A recent article in Hodinkee, highlighting a study which shows that people who wear watches are superior to those who do not, confirmed what we watch lovers have really known all along.
A study was recently carried out by the University of Glasgow, focusing on the personality traits of those who prefer to wear a wristwatch. And the results were interesting to say the least.
These days, wearing a watch is a matter of preference rather than necessity. If it is not our cellphones and similar handheld devices that give us the time whenever we need it, it is our desktop computers or our laptops that constantly display the hours, minutes and seconds of each day.
But regardless of that fact of life, many of us, and presumably you as well, stick to wearing our favourite accessory: the wristwatch. And with the published findings of a recent study, our decisions to keep wearing a watch even though we don't necessarily need to, actually tells us more about our personalities than we could possibly imagine.
The study took 112 participants into consideration. Some were ardent watch wearers while the others had either long since given up wearing one or had simply never indulged in adorning the accessory.
Those who identified as watch wearers were asked to fill-in a Ten Item Personality Inventory.
This is basically a short and sweet personality test that comprised of just 10 questions. The questions were designed to evaluate certain personality aspects which included whether they identified as introverted or extroverted, were more inclined to be combative or thoughtful, and similar such questions.
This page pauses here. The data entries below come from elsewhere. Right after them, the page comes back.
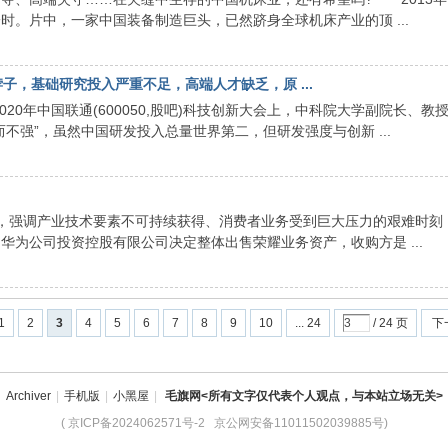
。片中，一家中国装备制造巨头，已然跻身全球机床产业的顶 ...
子，基础研究投入严重不足，高端人才缺乏，原 ...
020年中国联通(600050,股吧)科技创新大会上，中科院大学副院长、教
不强”，虽然中国研发投入总量世界第二，但研发强度与创新 ...
声明，强调产业技术要素不可持续获得、消费者业务受到巨大压力的艰难时刻
为公司投资控股有限公司决定整体出售荣耀业务资产，收购方是 ...
1
2
3
4
5
6
7
8
9
10
... 24
/ 24 页
下
Archiver
|
手机版
|
小黑屋
|
毛旗网<所有文字仅代表个人观点，与本站立场无关>
(
京ICP备2024062571号-2
京公网安备11011502039885号
)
The first round of the study created the initial results which encouraged the team to carry out their study on a far larger scale.
When the results were confirmed there was certainly a real sense of satisfaction, and in some cases a sense of recognition, among those who saw themselves in the results. The initial study found that those who regularly wore a watch were far more conscientious than those who did not.
Watch wearers also tended to be more introverted than extroverted, were less agreeable (read push over), a bit more closed off, and far more emotionally stable.
Among the many interesting points made, one that really stands out is that they specifically stated in their study that the use of a smartphone is not a substitute for wearing a watch, at least in terms of how we view time.
They noted that those who wear a watch will generally be more punctual and as such on time for their meetings, while those who mostly use their smartphones as a way to track the time don't generally show this same level of conscientiousness.
So, if you are one of those who are still keen on donning a favourite wrist accessory, you are certainly not alone and while not everyone is happy to have a watch, it does come with its benefits, fashion accessory or not.